Data for analysis section start
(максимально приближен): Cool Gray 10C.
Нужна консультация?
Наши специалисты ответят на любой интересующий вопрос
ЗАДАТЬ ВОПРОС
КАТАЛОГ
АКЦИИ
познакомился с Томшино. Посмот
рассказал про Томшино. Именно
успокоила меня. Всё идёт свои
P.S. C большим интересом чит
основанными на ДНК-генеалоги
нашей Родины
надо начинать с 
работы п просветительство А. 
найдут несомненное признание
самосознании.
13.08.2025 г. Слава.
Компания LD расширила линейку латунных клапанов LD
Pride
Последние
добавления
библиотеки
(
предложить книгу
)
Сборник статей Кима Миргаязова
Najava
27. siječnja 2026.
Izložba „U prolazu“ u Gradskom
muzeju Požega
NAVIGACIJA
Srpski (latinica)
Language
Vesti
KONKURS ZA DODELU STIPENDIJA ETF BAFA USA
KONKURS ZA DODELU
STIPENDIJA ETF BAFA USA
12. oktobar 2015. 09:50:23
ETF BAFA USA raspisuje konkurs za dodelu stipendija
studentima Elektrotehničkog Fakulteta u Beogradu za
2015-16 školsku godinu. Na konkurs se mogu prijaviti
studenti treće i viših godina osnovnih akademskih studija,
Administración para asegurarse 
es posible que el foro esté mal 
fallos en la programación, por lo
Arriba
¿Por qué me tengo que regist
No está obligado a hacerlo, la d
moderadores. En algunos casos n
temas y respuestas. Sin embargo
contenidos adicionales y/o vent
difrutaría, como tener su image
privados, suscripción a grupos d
Data for analysis section end
Exercise brief
Return nothing but the lines from the top of the records above through the line that has "надо начинать с". Keep each one exact.

Response box
(максимально приближен): Cool Gray 10C.
Нужна консультация?
Наши специалисты ответят на любой интересующий вопрос
ЗАДАТЬ ВОПРОС
КАТАЛОГ
АКЦИИ
познакомился с Томшино. Посмот
рассказал про Томшино. Именно
успокоила меня. Всё идёт свои
P.S. C большим интересом чит
основанными на ДНК-генеалоги
нашей Родины
надо начинать с 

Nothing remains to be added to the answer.